> [Selected text]:
--------------------
Re: [DISCUSS] FLIP-41: Unify Keyed State Snapshot Binary Format for Savepoints

Yu Li Fri, 14 Jun 2019 06:40:46 -0700

Hi Aljoscha and all,

My 2 cents here:


1. Conceptually it worth a second thought about introducing an optimized
snapshot format for now (i.e. use checkpoint format in savepoint), just
like it's not recommended to use snapshot for backup in database (although
practically it could be implemented).

2. Stop-with-checkpoint mechanism is like stopping database instance with a
data flush, thus (IMHO) a different story from the checkpoint/savepoint (db
snapshot/backup) diversity.

3. In the long run we may improve the checkpoint to allow a short enough
interval thus it may become some format of transactional log, then we could
enable checkpoint-based savepoint (like transactional log based backup), so
I agree to still call the new format in FLIP-41 a "Unified Format" although
in the short term it only unifies savepoint.

I've also wrote a document [1] to include more details and please refer to
it if interested. Thanks!

[1] https://docs.google.com/document/d/1uE4R3wNal6e67FkDe0UvcnsIMMDpr35j

Best Regards,
Yu


On Thu, 6 Jun 2019 at 19:42, Aljoscha Krettek <aljos...@apache.org> wrote:

> Btw, I think this FLIP is a very good effort, we just need to reframe the
> effort a tiny bit. +1
>
> > On 6. Jun 2019, at 13:41, Aljoscha Krettek <aljos...@apache.org> wrote:
> >
> > Hi,
> >
> > I had a brief discussion with Stephan that helped me sort my thoughts on
> the broader topics of checkpoints, savepoints, binary formats,
> user-triggered checkpoints, and periodic savepoints. I’ll try to summarise
> my stance on this and also comment with the same message on the other
> relevant Jira Issues and threads.
--------------------
> [Recorded data]:
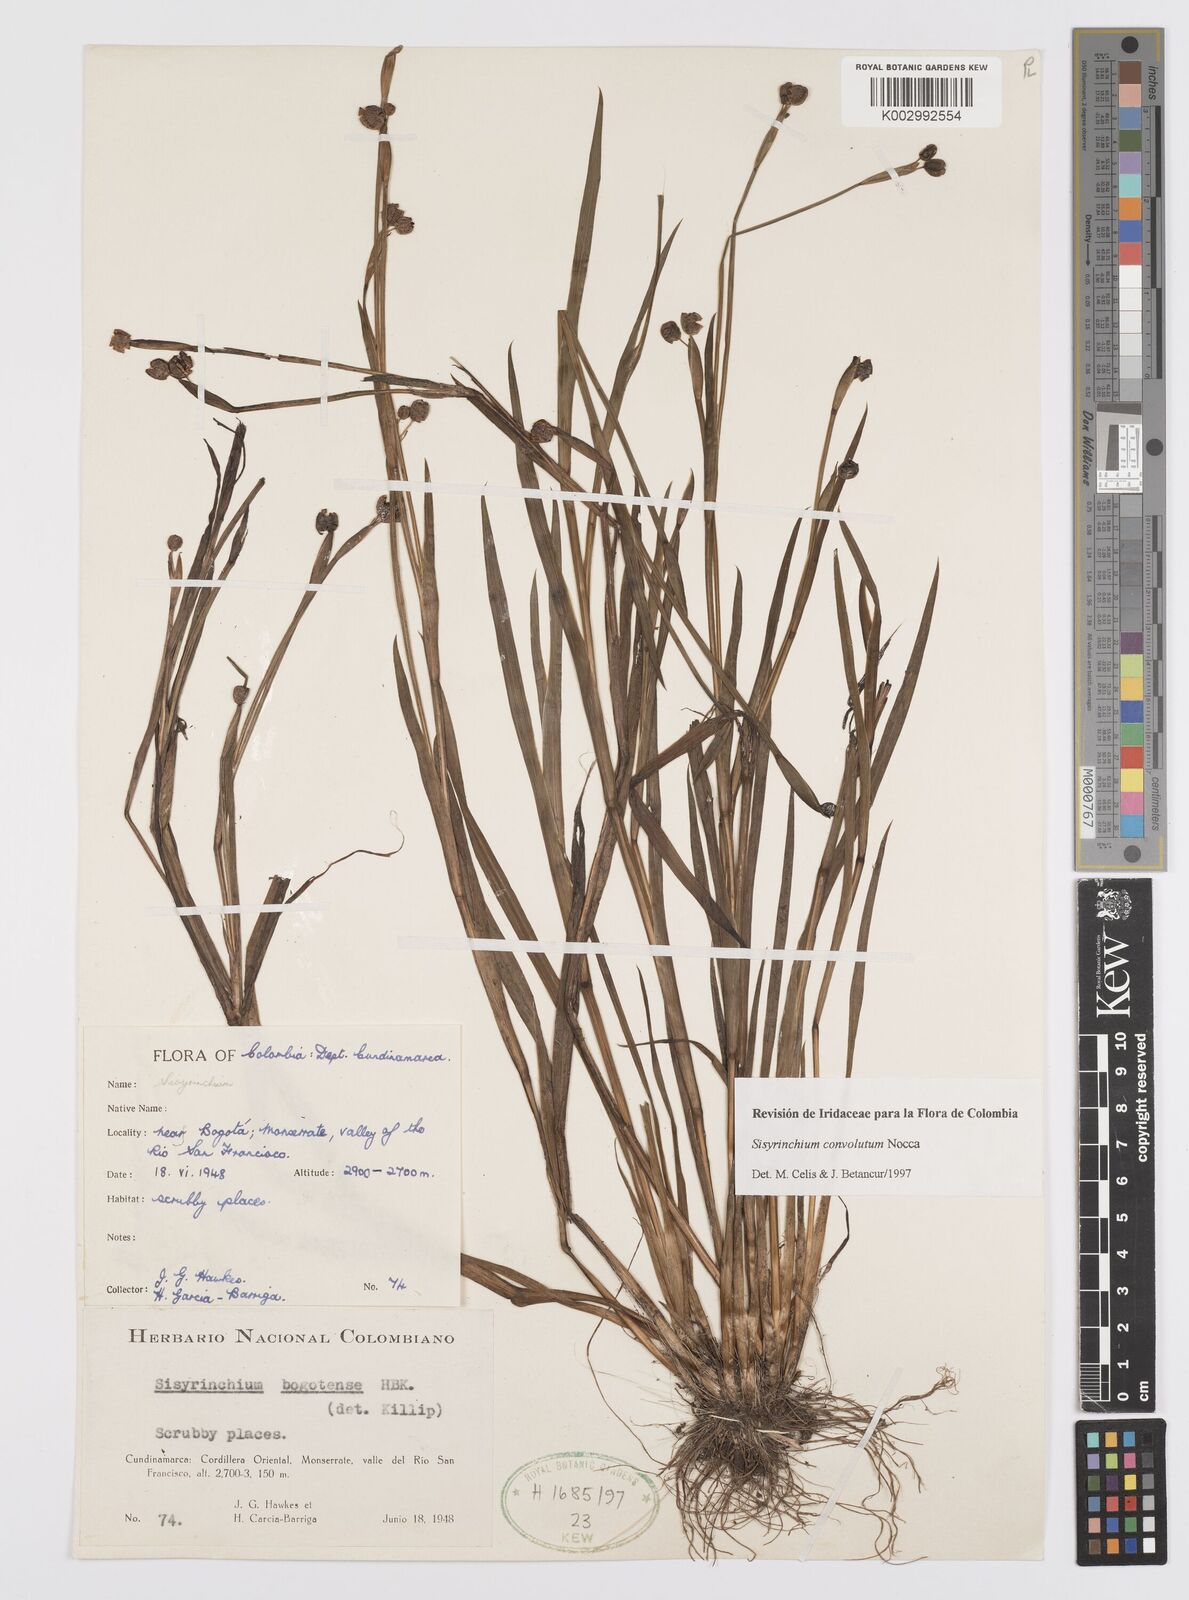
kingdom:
--------------------
> [Problems]:
1. In the FLIP-41 thread, what does Yu Li compare the stop-with-checkpoint mechanism to?
2. For each statement, say whether the FLIP-41 thread agrees with it. Give yes or no and quote the deciding words. (a) Aljoscha Krettek's earlier message is dated 6 June 2019. (b) Yu Li wrote a document with more details. (c) Aljoscha Krettek's brief discussion on checkpoints and savepoints was with Yu Li.
3. Reproduce the FLIP-41 thread word for word, everything from "Hi Aljoscha and" down to "could be implemented).".

> [Solved tasks]:
1. Stopping a database instance with a data flush.

2.
(a) Yes: "On Thu, 6 Jun 2019 at 19:42, Aljoscha Krettek"
(b) Yes: "I've also wrote a document [1] to include more details"
(c) No: "I had a brief discussion with Stephan"

3.
Hi Aljoscha and all,

My 2 cents here:


1. Conceptually it worth a second thought about introducing an optimized
snapshot format for now (i.e. use checkpoint format in savepoint), just
like it's not recommended to use snapshot for backup in database (although
practically it could be implemented).